There’s Not Even A Gate

There’s Not Even A Gate

Two interesting pieces out today—if by interesting one is allowed to mean discouraging and tragic. First, here is a church that is arranging to do a sermon series on wrestling, because you have to keep the crowds coming in somehow. Challies writes:

As I watch the video announcing the series, I can’t help but feel some pity for the countless thousands of pastors who have been convinced by this model. James Montgomery Boice once warned “what you win them with is what you win them to” and the attractional model bears this out: If you draw people with stunts like Wrastlin’, you’ve got to keep them with other similar or bigger stunts. I feel sorry for the pastor who knows that to keep his congregation, he has to keep coming up with bigger and more shocking ideas. He knows that as soon as the fun stops or the place down the street offers something better, the seats will empty, the budget will decline, the church will collapse. It must be exhausting. I feel pity for the small-church pastor who has to compete with this attractional model but with only a fraction of the budget. A megachurch like Young’s has the means, the administrative ability, the design department, and the advertising budget necessary to create an event that will make a huge splash. The average local church of 200 or 300 people can only look on with envy. What can they do to compete? If inviting professional wrestlers looks desperate, the small church equivalent can only look cobbled-together and pathetic.

So that’s one end of the spectrum—crazy and tragic and ridiculous. The other end is laid out here—the compiled 2018 Parochial reports for the Episcopal church show an incredible decline. Here are just some of the highlights:

Children’s baptisms in domestic dioceses declined from 20,069 in 2017 to 18,873 in 2018 (6%). Marriages dropped from 7,687 to 6,878 (11%). Burials declined from 27,355 to 26,377 (4%). Child baptisms only outnumbered burials in two of the nine provinces. One of those (Province IX) is entirely overseas dioceses; the other (Province II) includes three overseas dioceses (Europe, Haiti, Virgin Islands).

And

Across the Potomac River, the historic Christ Church in Old Town Alexandria, Virginia, has struggled with departures after church officials announced plans to remove plaques commemorating historic church members President George Washington and General Robert E. Lee.

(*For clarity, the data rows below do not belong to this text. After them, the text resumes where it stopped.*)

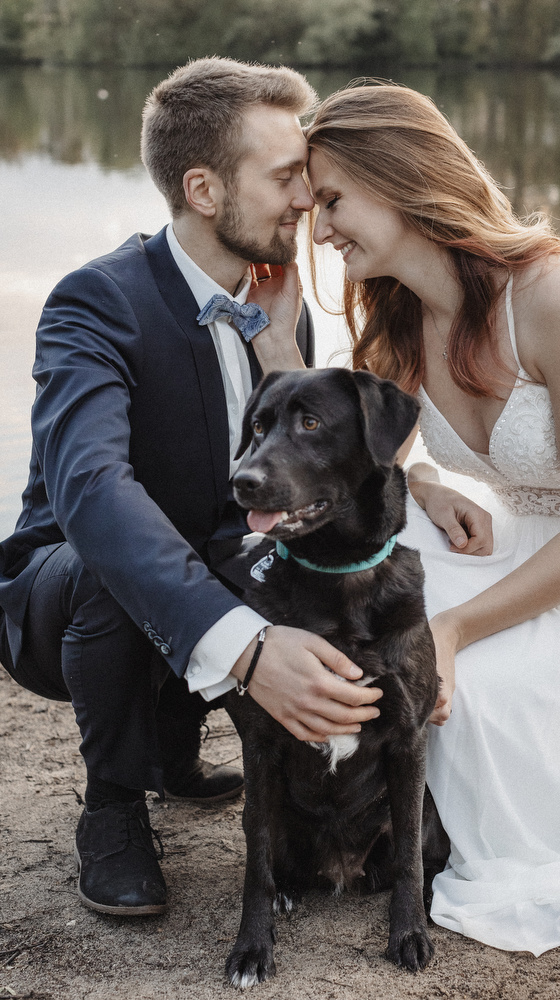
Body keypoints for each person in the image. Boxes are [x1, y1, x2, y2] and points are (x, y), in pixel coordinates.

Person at [0, 58, 384, 918]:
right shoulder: (96, 303)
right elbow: (93, 493)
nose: (307, 201)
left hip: (203, 561)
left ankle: (182, 751)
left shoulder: (282, 305)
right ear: (204, 189)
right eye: (288, 177)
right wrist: (246, 648)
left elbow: (313, 481)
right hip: (64, 592)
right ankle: (112, 807)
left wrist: (287, 357)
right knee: (112, 550)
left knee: (324, 554)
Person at [305, 82, 560, 955]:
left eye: (331, 201)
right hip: (517, 539)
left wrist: (456, 629)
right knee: (366, 608)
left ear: (395, 179)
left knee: (463, 691)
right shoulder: (397, 315)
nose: (319, 230)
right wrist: (425, 478)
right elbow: (373, 456)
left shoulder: (557, 294)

In the past decade, Christ Church has dropped from approximately 700 Sunday attendees down to 400, while losing a quarter million dollars from it’s annual plate-and-pledge income. Membership has dropped from more than 2,500 down to approximately 1,500.

And this tragic note

Shrinking dioceses have little incentive to juncture with neighbors: doing so would effectively forfeit an eight person deputation to General Convention, which is the same size deputation as larger dioceses like Texas (22,350 attendees) receive.

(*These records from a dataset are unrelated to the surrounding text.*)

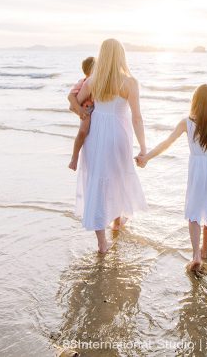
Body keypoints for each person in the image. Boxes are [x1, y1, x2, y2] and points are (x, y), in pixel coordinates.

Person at [136, 84, 207, 271]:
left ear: (195, 101)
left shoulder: (187, 122)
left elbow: (166, 143)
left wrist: (147, 157)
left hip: (199, 168)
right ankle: (205, 251)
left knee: (194, 211)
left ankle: (196, 255)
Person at [75, 39, 148, 253]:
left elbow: (78, 104)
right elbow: (137, 118)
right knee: (117, 176)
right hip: (119, 134)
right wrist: (143, 148)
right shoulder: (130, 82)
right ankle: (116, 222)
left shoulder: (92, 81)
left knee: (98, 179)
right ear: (121, 56)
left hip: (97, 135)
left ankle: (102, 243)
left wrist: (87, 112)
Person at [67, 56, 96, 171]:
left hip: (93, 110)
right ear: (90, 70)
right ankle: (74, 158)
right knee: (83, 132)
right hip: (86, 110)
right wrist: (79, 109)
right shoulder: (83, 82)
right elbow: (70, 96)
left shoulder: (97, 81)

Which is to say, one gimmick (wrestling) may work for a while, but others aren’t quite as effective:

Welcome banners proclaiming messages of indiscriminate affirmation paired with freshly installed labyrinths don’t appear to be slowing the ongoing Episcopal Church decline trend.

I’ve just finished reading Modern Kinship: A Queer Guide to Christian Marriage, for which I’m working up a proper review, and I must say, at a very personal level, that I came away heartbroken. The authors of the book don’t go to an Episcopal church, nor an Ed Young bring on the clowns church. They go to an open and affirming church stocked with small groups and children’s Sunday school options. They are paving the way for the normal and the boring. Leave the gimmicks aside and know that God loves you.

Unhappily, for all these kinds of churches, and many that can’t be pointed to as crazy, but are not very thoughtful or worried about the deep truths discovered by studying theology, doctrine, and the bible, that love is not about seeing something essential about God who, in his holiness, is alien to our desires and inclinations. Rather, it is the kind of love where God comes down and tells us he likes us lots and everything is lovely. They write in the book

Our pastor at Pearl Church in Portland likes to point out that the world salvation shares a root with the world salve. That, he reminds us often, is our true call as Christians: we are to be salves for the wounds of the injured. If the company of fellow believers feels instead like salt, don’t be afraid to seek salve-ation elsewhere, even if it’s among nonbelievers.

Whereas, Luke writes

He [Jesus] went on his way through towns and villages, teaching and journeying toward Jerusalem. And someone said to him, “Lord, will those who are saved be few? And he said to them, “Strive to enter through the narrow door. For many, I tell you, will seek to enter and will not be able. When once the master of the house has risen and shut the door, and you begin to stand outside and to knock at the door, saying, ‘Lord, open to us,’ then he will answer you, ‘I do not know where you come from.’ Then you will begin to say, ‘We ate and drank in your presence, and you taught in our streets.’ But he will say, ‘ I tell you, I do not know where you come from. Depart from me, all you workers of evil!’ In that place there will be weeping and gnashing of teeth, when you see Abraham and Isaac and Jacob and all the prophets of the kingdom of God but you yourselves cast out.” Luke 13:22-28

The horror of this moment is that the church itself, more and more, is closing the gate and throwing away the key. Even if you wanted to go in, good luck finding out how in the one place meant to show it to you.